▸ **Task description**:
For the listing below, give the number of lines in which "sembla" occurs. Add nothing.

▸ **Data**:
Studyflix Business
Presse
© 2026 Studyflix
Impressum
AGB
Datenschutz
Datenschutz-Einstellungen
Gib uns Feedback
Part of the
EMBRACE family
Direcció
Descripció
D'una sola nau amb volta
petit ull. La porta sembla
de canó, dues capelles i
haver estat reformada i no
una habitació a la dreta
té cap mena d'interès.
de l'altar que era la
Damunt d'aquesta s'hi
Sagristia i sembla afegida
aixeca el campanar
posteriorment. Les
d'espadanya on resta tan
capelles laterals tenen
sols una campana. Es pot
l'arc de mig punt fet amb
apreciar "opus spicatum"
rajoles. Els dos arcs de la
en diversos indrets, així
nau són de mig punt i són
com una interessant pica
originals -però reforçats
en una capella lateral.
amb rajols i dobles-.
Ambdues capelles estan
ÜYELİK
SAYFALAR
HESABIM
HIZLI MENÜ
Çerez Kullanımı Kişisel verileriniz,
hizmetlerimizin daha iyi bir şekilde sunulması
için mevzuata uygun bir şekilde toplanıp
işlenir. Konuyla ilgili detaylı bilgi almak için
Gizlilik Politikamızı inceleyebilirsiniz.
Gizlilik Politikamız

▸ **Exercise result**:
2